リノンはガンスールの肩に捕まり、涙を流す。


「あぁ…きっと大丈夫さ……」


ガンスールは少し考えてリノンを肩から優しく引き剥がす。


「リノン。俺は今からクフゾを絶対治せるようにしてくる。だからリノンとマルメードさんは俺が戻ってくるまで村の人達と一緒にクフゾの面倒を見てやってください…!」


ガンスールは走って森の中を走っていく。


「んっんん…!この先に…!」


ガンスールは森の中のとある石の宮殿に入って行く。

見た目は苔だらけで使われていない雰囲気だ。


「ん…アマテラス様…!どうか…娘に…幸福を…!」


ガンスールは宮殿の奥底にあるアマテラスの血液を睨む。


「――おいおいおい…まさかそんな貴重な物を使う気じゃ…無いよな?」


「んっ…!」


ガンスールが振り向くと、金髪の男と赤髪の男が白いマントを羽織って宮殿の入り口に立っている。


「シメルド…アウル…!今はそんなことを言っている場合ではないんです!俺の…娘が…!」


「なぁ、アウル。俺達ディアマテ教の目的はなんだっけかぁ?」


シメルドはガンスールの持つアマテラスの血液を睨む。


「言いたいことは分かるぞ、シメルド…俺達はアマテラスの血をそんな勝手に使われるわけには行かないって話だろ?ガンスール。貴様の娘はただの魔力暴走とかなんかじゃない…神病(しんびょう)だろう?神の力を扱いきれなかった者の哀れな病気――」


「うぅ!!」


ガンスールは光の光弾をアウルとシメルドに向かって放つ。


――ドォ!!


しかし、それはあまりにも簡単に防がれてしまった。


「なんでてめぇがレフィアに次の管理者を任せたのかは知らない。俺達が信用出来なかったか?」


「あぁ、そうだ!俺は…レフィアにここを託す…!そして、娘を救う!!神の力で相殺すればクフゾは助かるんだ!!」


ガンスールは手にさっきよりも膨大な量の魔力を込める。


「ライトニング・エクスカリバー!!」


勇者エクスの剣…エクスカリバーを模した光の剣。

宮殿ごとアウルとシメルドを切り裂く。


――ゴォォォォォッ!!


けたたましい音と共に森を破壊する。

辺り一面は何も残っていない。


「クフゾ…!」


アマテラスの血を片手にガンスールは走り出す。


「――血祭(ブラッティ・バランス)


「ゴハッ!?」


ガンスールの腕と足から血の棘が内側から生えてくる。その棘はガンスールの両手足を引き裂く。


「うぐぅあぁぁぁぁぁぁぁ!!」


ガンスールは悶絶し、その場に倒れる。その後ろからシメルドがガンスールの首を絞めて地面に固定する。
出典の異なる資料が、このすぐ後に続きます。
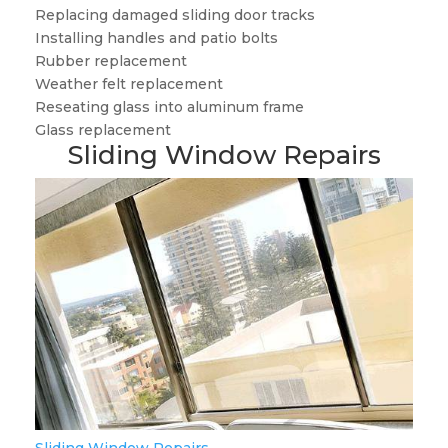
Replacing damaged sliding door tracks
Installing handles and patio bolts
Rubber replacement
Weather felt replacement
Reseating glass into aluminum frame
Glass replacement
Sliding Window Repairs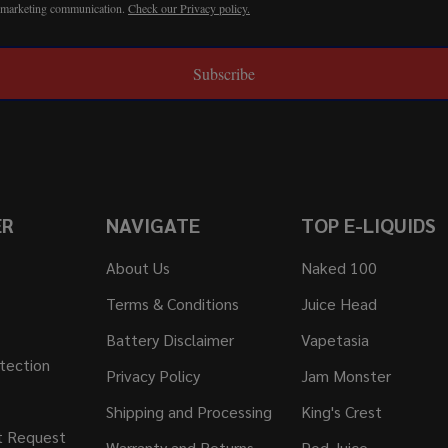
r marketing communication.
Check our Privacy policy.
Subscribe
ER
NAVIGATE
TOP E-LIQUIDS
About Us
Naked 100
Terms & Conditions
Juice Head
Battery Disclaimer
Vapetasia
tection
Privacy Policy
Jam Monster
Shipping and Processing
King's Crest
t Request
Warranty and Returns
Pod Juice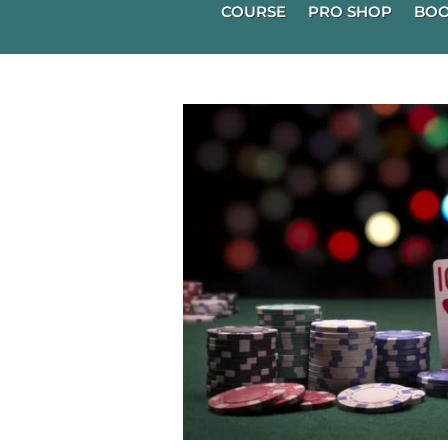
COURSE
PRO SHOP
BOO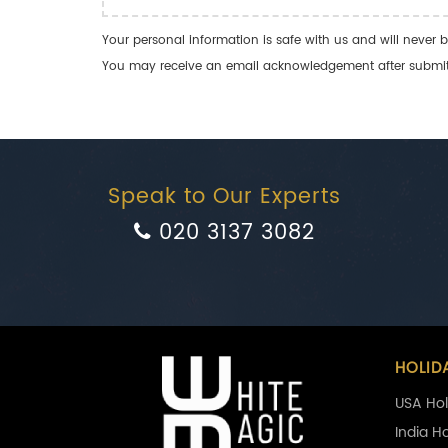
Your personal information is safe with us and will never b
You may receive an email acknowledgement after submitti
Speak to Our Experts
020 3137 3082
HOLID
USA Hol
India H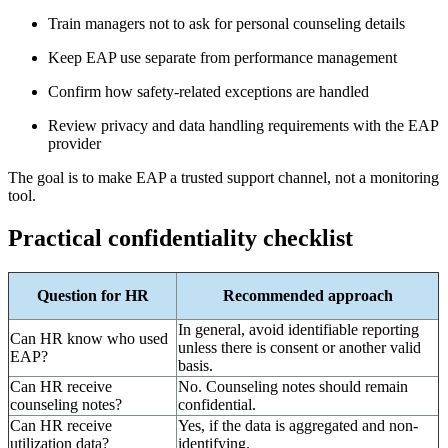
Train managers not to ask for personal counseling details
Keep EAP use separate from performance management
Confirm how safety-related exceptions are handled
Review privacy and data handling requirements with the EAP
provider
The goal is to make EAP a trusted support channel, not a monitoring
tool.
Practical confidentiality checklist
Question for HR
Recommended approach
In general, avoid identifiable reporting
Can HR know who used
unless there is consent or another valid
EAP?
basis.
Can HR receive
No. Counseling notes should remain
counseling notes?
confidential.
Can HR receive
Yes, if the data is aggregated and non-
utilization data?
identifying.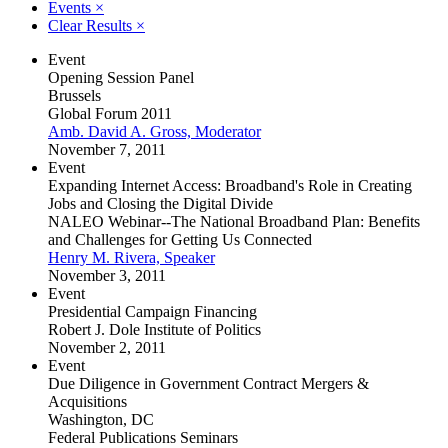
Events
×
Clear Results
×
Event
Opening Session Panel
Brussels
Global Forum 2011
Amb. David A. Gross, Moderator
November 7, 2011
Event
Expanding Internet Access: Broadband's Role in Creating
Jobs and Closing the Digital Divide
NALEO Webinar--The National Broadband Plan: Benefits
and Challenges for Getting Us Connected
Henry M. Rivera, Speaker
November 3, 2011
Event
Presidential Campaign Financing
Robert J. Dole Institute of Politics
November 2, 2011
Event
Due Diligence in Government Contract Mergers &
Acquisitions
Washington, DC
Federal Publications Seminars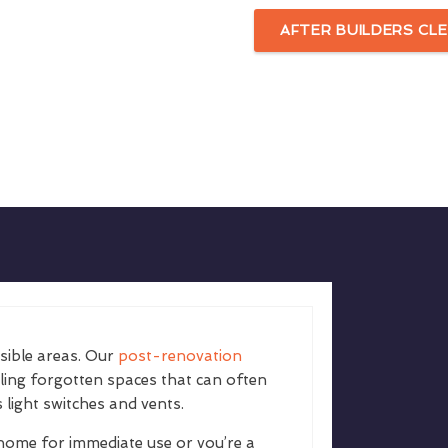
AFTER BUILDERS CLE
isible areas. Our
post-renovation
kling forgotten spaces that can often
 light switches and vents.
home for immediate use or you’re a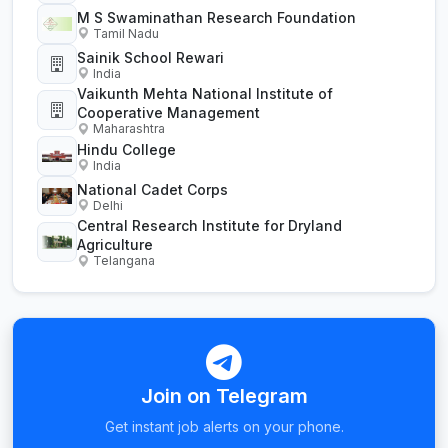
M S Swaminathan Research Foundation
Tamil Nadu
Sainik School Rewari
India
Vaikunth Mehta National Institute of
Cooperative Management
Maharashtra
Hindu College
India
National Cadet Corps
Delhi
Central Research Institute for Dryland
Agriculture
Telangana
Join on Telegram
Get instant job alerts on your phone.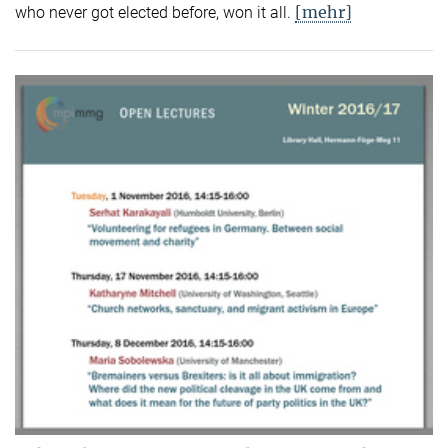
[mehr]
who never got elected before, won it all.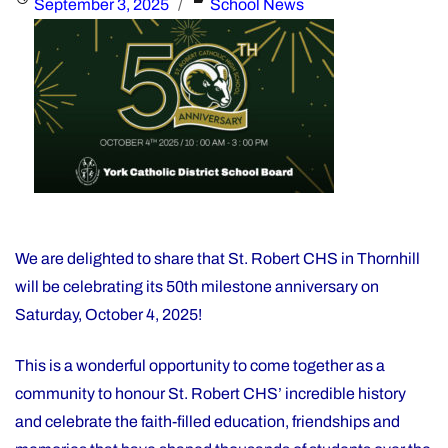
Posted
Categories
September 3, 2025
School News
Year
on
Financial
Recovery
Plan"
We are delighted to share that St. Robert CHS in Thornhill
will be celebrating its 50th milestone anniversary on
Saturday, October 4, 2025!
This is a wonderful opportunity to come together as a
community to honour St. Robert CHS’ incredible history
and celebrate the faith-filled education, friendships and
「おい…こらてめぇ…ざけた真似してくれたなぁ…おい…アウル!!」


「了解ッ!!」


アウルは魔族の血とアマテラスの血一滴分が含まれた注射器をガンスールの首に打ち込む。


「ああああああああああああ!!」


ガンスールからは赤黒い魔力、そして太陽の光のような橙色の熱い光が放たれる。


「やりすぎたんじゃないのぉ?シメルド…」


アウルは全くそんなこと思ってもなさそうに笑って言う。